══ Trecho selecionado ══

Ao adentrar o último trimestre de 2021, uma entidade sindical, ciente da futura demissão em massa de funcionários, realizou o manejo de ação civil pública para resguardar de forma cautelar o Direito exposto no inciso I do Artigo 7 da Constituição de 1988.

Naquele tempo, apesar de incontáveis medidas judiciais necessárias para o cumprimento de direitos garantidos pela Constituição, portanto, básicos, houve resistência do Judiciário no trâmite da ação, o que levou à inexistência de medidas cautelares efetivas.

Ao virar o dia 31/12/2021, mais de mil empregados foram demitidos de serviço essencial de saúde, ficando à mercê de uma conta milionária, sem o último salário, a segunda parcela do 13º, férias ou FGTS. A empresa, além de compor o polo passivo de dezenas de ações coletivas, sabidamente não possuía valores em suas contas, enquanto seu sócio tilintava patrimônio e viagens de alto custo.

Desde então, nada foi garantido aos trabalhadores. As verbas alimentares jamais foram pagas, a emissão de documentos somente ocorreu após decisões judiciais e as ações contra a empresa saltaram de 75 para 515 em menos de dois meses.

Este é o reflexo da dificuldade e resistência judicial no manejo de ações civis públicas coletivas, que em sua grande parte são tratadas como simples ações individuais, encontrando despachos e decisões que não condizem com a gravidade, o conjunto de informações e afetados envolvidos, ultrapassando transcurso de tempo que esvazia a utilidade do meio processual.

O resultado são centenas de pessoas desamparadas e que precisarão esperar o longo trâmite de um processo, por vezes individual e de forma custosa, à mercê do oportunismo, para a garantia de direitos que, de outra forma, deveriam ser absolutos, pois protegido pelos Artigos 5, 6 e 7 da CRFB/88.

Dois são os aspectos principais de resistência. O primeiro envolve a figura sindical, que aparentemente confronta a visão geral destas entidades, que são a única forma de defensoria pública do trabalhador, em razão da polarização política partidária que, infelizmente, assolou os representantes de classe.O segundo é o despreparo e o desconhecimento daqueles que tramitam o processo sobre as normas e a dinâmica de funcionamento daquilo que foge ao dia a dia, levando à necessidade de recursos desnecessariamente banais.

═══
══ Material fornecido ══

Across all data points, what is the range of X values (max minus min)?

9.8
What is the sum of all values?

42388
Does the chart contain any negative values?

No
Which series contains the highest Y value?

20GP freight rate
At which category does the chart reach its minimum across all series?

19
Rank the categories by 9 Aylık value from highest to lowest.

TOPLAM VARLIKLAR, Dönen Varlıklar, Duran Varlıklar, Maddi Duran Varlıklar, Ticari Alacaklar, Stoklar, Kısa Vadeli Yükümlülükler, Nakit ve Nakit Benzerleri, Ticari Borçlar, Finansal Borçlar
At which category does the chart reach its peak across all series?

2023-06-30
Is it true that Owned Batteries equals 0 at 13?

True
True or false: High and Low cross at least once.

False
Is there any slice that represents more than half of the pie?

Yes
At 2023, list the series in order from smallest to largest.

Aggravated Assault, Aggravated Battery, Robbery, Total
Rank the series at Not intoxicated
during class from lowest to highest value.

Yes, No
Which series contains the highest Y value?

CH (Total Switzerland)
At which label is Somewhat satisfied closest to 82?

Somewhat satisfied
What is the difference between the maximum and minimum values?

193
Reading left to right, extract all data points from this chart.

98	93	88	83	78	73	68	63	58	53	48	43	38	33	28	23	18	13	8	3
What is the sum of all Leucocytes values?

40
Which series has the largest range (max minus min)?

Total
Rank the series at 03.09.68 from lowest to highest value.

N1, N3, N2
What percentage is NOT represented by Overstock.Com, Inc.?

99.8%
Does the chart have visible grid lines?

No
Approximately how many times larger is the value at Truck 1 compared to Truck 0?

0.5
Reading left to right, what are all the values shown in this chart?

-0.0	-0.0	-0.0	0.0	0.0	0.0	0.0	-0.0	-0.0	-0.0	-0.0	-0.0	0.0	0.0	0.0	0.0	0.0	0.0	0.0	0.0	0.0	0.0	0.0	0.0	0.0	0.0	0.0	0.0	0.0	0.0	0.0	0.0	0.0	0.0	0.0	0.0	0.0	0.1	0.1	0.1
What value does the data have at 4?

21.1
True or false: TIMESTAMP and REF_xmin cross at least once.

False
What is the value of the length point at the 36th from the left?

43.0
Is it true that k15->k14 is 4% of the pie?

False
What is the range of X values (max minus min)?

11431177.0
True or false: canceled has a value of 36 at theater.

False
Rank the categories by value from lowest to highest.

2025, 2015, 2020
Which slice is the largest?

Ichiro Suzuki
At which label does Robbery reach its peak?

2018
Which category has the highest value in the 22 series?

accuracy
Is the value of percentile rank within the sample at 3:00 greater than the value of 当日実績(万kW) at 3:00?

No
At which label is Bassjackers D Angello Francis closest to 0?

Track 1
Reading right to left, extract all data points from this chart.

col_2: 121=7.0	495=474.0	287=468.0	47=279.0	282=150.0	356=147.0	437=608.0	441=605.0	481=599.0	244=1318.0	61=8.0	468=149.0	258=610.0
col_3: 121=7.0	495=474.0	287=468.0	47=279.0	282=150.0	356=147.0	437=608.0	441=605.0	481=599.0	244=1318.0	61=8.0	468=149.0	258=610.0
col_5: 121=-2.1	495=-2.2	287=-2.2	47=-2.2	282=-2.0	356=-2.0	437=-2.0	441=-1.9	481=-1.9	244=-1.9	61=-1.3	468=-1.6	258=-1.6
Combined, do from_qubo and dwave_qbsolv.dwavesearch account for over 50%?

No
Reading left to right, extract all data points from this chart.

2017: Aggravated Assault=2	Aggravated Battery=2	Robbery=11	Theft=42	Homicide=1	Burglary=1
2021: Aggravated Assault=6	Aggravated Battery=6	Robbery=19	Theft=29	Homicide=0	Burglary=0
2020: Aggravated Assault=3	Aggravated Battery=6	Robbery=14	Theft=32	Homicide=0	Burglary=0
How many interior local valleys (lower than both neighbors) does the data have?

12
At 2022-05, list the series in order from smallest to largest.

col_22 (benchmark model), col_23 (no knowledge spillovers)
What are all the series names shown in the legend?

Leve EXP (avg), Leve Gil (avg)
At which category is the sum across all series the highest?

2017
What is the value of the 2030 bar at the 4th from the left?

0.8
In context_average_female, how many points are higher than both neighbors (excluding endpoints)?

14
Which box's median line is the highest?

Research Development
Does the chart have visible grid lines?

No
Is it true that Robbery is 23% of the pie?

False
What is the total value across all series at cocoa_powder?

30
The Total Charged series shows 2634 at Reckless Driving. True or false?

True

═══

Enunciado A >>
Transcreva, do trecho sobre as demissões em massa, tudo o que vai de "Ao adentrar o" até "Constituição de 1988.".
Enunciado B >>
Segundo o trecho sobre as demissões em massa, quais verbas os empregados demitidos ficaram sem receber? Enumere todas.
Enunciado C >>
Retome o trecho sobre as demissões em massa a partir do ponto em que ele termina.

Resposta redigida A >>
Ao adentrar o último trimestre de 2021, uma entidade sindical, ciente da futura demissão em massa de funcionários, realizou o manejo de ação civil pública para resguardar de forma cautelar o Direito exposto no inciso I do Artigo 7 da Constituição de 1988.

Resposta redigida B >>
- O último salário
- A segunda parcela do 13º
- Férias
- FGTS

Resposta redigida C >>
Felizmente, magistrados com visão administrativa, empresarial e de realidade brasileira conseguem entender a dinâmica de funcionamento de uma empresa que contínua e sistematicamente descumpre a lei, diante da necessidade de ação contra o descumprimento de direitos que são absolutos, entendendo que se existe processo, há alguém sem salário.

Infelizmente, o Brasil definitivamente não comporta uma análise restritiva de comportamento empresarial, em especial diante do crescente profissionalismo no trato de figuras e componentes de desvio financeiro, por vezes, escancarado. Somente o Judiciário possui ferramentas necessárias para uma análise cuidadosa da condição do devedor de direito tão básico e essencial à sobrevivência. E estas ferramentas não podem ficar restritas ao momento final do processo, quando o desespero do trabalhador e o transcurso do tempo podem significar a perda do resultado útil da dinâmica judicial.

As ações coletivas são, quando utilizadas e manejadas com a devida seriedade, uma ferramenta essencial à garantia cautelar e definitiva de direitos que atingem centenas de pessoas, sem que a Justiça tenha que passar pelo martírio de milhares de decisões e recursos, por vezes conflitantes e com reflexos infindáveis na forma como o cidadão entende a própria Justiça.